-- Parts of the exercise --
#1 From the album review, list every track title it names. Leave out the album title.
#2 Answer these questions from the album review:
(a) What city is Edgey from?
(b) Over how many rounds does the battle run?
(c) In what year was the CD released?
#3 Return a verbatim copy of the album review passage that begins at the words "Knight is the" and ends after "full-on breakcore torrent.".

*** Opening Text passage ***

Edgey vs Depth Error - The Abuse Technique

CD, Hive Records, 2006

Hive Records, purveyors of fine hard electronic music, bring together two heavyweights from the scene for a battle over 14 rounds, each taking it in turns to assert their dominance. The resulting skirmish is presented as “The Abuse Technique”, an album that pits New York’s Stephen J Knight (alias Edgey) against the UK’s Matt Green (alias Depth Error) and it isn’t going to be pretty.
Knight is the first to step up, starting things off relatively gently before unleashing the full force of his sub-bass and mental beat onslaught. From there on out the pace is kept at an insanely high rate, Knight and Green not faltering for one second. Trying to describe either of their output is particularly difficult; such is the dense layered complexity of the electronics being produced by each contender. Of the two, Knight’s contributions are harder, more aggressive and manic. Green is slightly more controlled with smoother edges and rounder basslines but this does not detract from his output as he puts up a good fight to Knight’s full-on breakcore torrent.
Only occasionally does Knight pause for the shortest of breathers before launching back into his aural onslaught with renewed vigour. He even hints at a more subtle side to his work, particularly on “Malice Spoils” and “Clocks” where a drifting ambient backing shines through the more restrained passages. Green however utilises more well-chosen samples and controlled rhythms with a more structured approach to his work. This is best illustrated on “Precious Metals”, a track laden with bouncing bass, crashing breaks and a healthy dose of appropriate samples. Knight answers with his own take on the same style which turns up the power a couple of notches and adds a big dose of metallic industrial effects to add a harder edge to proceedings. By this stage, the battle is heated with each side throwing everything they have into the fight and pulling out the stops to retaliate with an even more ferocious response than before. Green’s “Then Come Respect” for example deviates from his usual rounded breaks and plays Knight at his own game with a twisted industrial breakcore assault of his own. As the album draws to a close the exchange heats up, Knight producing one hard breakcore attack after another and Green responding with increasingly harder and more aggressive tracks to the end.
Green probably went into this pairing as the slight underdog but after a valiant fight both he and Knight come out of the arena pretty equally matched. Knight stuck to what he is good at and Green raised his game just that little bit he needed to compete with him on his own terms. Another good release from Hive Records.

*** Closing Text passage ***
*** Opening Information provided ***

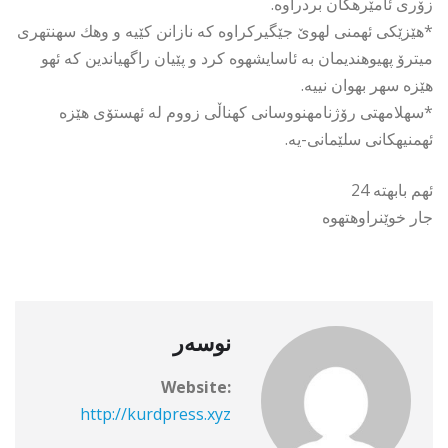
زۆری ئامێرهكان بردراوه.
*هێزێكی ئهمنی لهوێ جێگیركراوه كه نازانن كێیه و وهك سهنتهری
میترۆ پهیوهندیمان به ئاسایشهوه كرد و پێیان راگهیاندین كه ئهو
هێزه سهر بهوان نییه.
*سهلامهتی رۆژنامهنووسانی كهناڵی زووم له ئهستۆی هێزه
ئهمنیهكانی سلێمانی-یه.
ئهم بابهته 24
جار خوێنراوهتهوه
نوسەر
Website:
http://kurdpress.xyz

*** Closing Information provided ***

-- List of solutions --
#1
"Malice Spoils"
"Clocks"
"Precious Metals"
"Then Come Respect"

#2
(a) New York
(b) 14
(c) 2006

#3
Knight is the first to step up, starting things off relatively gently before unleashing the full force of his sub-bass and mental beat onslaught. From there on out the pace is kept at an insanely high rate, Knight and Green not faltering for one second. Trying to describe either of their output is particularly difficult; such is the dense layered complexity of the electronics being produced by each contender. Of the two, Knight’s contributions are harder, more aggressive and manic. Green is slightly more controlled with smoother edges and rounder basslines but this does not detract from his output as he puts up a good fight to Knight’s full-on breakcore torrent.